Depois de mais de cinco anos sem escrever uma novela, sua última trama foi Pé na Jaca, o autor Carlos Lombardi assinou com a Record e estreia na emissora no ano que vem. Lombardi não é um autor fácil de ser digerido, não é qualquer diretor leva uma novela sua, mas ele tem uma linguagem moderna, cheia de referências e sabe chegar nos jovens. O autor, na Globo, fez trabalhos importantes como Quatro por Quatro, Perigosas Peruas, Uga Uga, Vereda Tropical, O Quinto dos Infernos e até a controversa Kubanacan.

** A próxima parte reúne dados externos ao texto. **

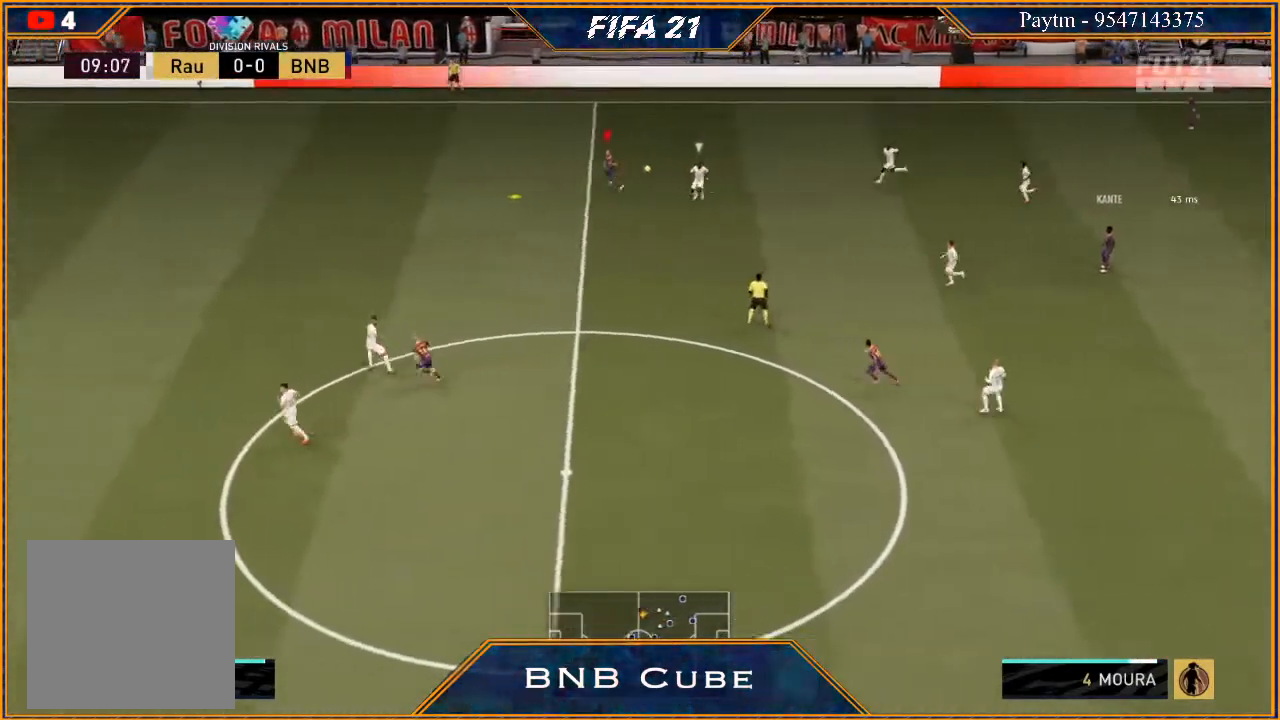
{"buttons": ["R2"], "left_stick": "left", "right_stick": "center", "events": []}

Além disso, ele salvou do fracasso obras como Coração de Estudante e a Malhação de 1997.

Investindo em novos talentos e em tramas mais populares, e usando principalmente o horário das seis e das sete para experimentar, a emissora acabou deixando de lado autores com características mais particulares, como é o caso de Lombardi e de Antonio Calmon, que não escreve novela desde Três Irmãs, no começo de 2009. Carlos Lombardi voltaria ao ar na emissora carioca no final de 2013, um tempo realmente muito longo até para um autor de novelas. Será interessante vê-lo na Record e saber como a emissora vai trabalhar seu texto. Alexandre Avancini, seu antigo parceiro, está lá para ajudar e vai dirigir a sua primeira história. Até quem não gosta do texto de Lombardi, concorda que ele fez a coisa certa e o mercado só tem a ganhar.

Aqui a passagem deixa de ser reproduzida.